The researchers followed 1,849 newly diagnosed nasopharyngeal carcinoma patients for up to eight years for this study.

The study tracked patient overall survival, progression-free survival (the time during which the disease doesn’t worsen), locoregional relapse-free survival (time from treatment until the disease spreads to the area of the original tumor) and distant metastasis-free survival (time from treatment to metastasis to distant organs).

The researchers found little difference in the outcomes of former smokers and current smokers, which the authors attributed to the small number of former smokers involved in the study.

During the study period, the researchers found the following at five years:

  • Overall survival of smokers (current and former) was 75.6 percent, compared to 88.4 percent for never smokers.
  • Progression-free survival of smokers was 65.6 percent versus 82.4 percent among participants who had never smoked.
  • Locoregional relapse-free survival was 89 percent among smokers and 94.4 percent for never smokers.
  • Smoker distant metastasis-free survival was 83 percent among smokers, compared to 90.7 percent among never smokers.

Compared to participants who had never smoked, nasopharyngeal carcinoma patients who smoked heavily were 3.3 times more likely to die of the disease, 2.5 times more likely to see the disease progress and 2.7 times more likely to have the cancer spread to distant organs.

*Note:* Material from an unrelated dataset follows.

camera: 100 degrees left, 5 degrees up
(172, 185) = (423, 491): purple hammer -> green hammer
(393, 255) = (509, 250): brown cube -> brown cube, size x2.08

The more an individual had smoked in terms of pack-years (number of packs smoked daily over the years, i.e., one pack a day for 30 years equals 30 pack-years), the higher the risks of disease progression or death. This is called a dose-response relationship.

Dr. Xie said in a statement, "Previous studies have found that cancer patients resume smoking after treatment because of a higher perceived difficulty of quitting, and lower perceptions of their cancer-related risk. Our finding that cigarette smoking lowers the chance of survival for nasopharyngeal carcinoma patients, with a dose-response relationship, is a key fact that the general audience should keep in mind,” Dr. Xie said.

This study was published November 19 in Cancer Epidemiology, Biomarkers & Prevention, a journal of the American Association for Cancer Research.

Research for the study was funded by the National Natural Science Foundation of China and the Science Foundation of Key Hospital Clinical Program of Ministry of Health of China.

The authors declared no conflicts of interest.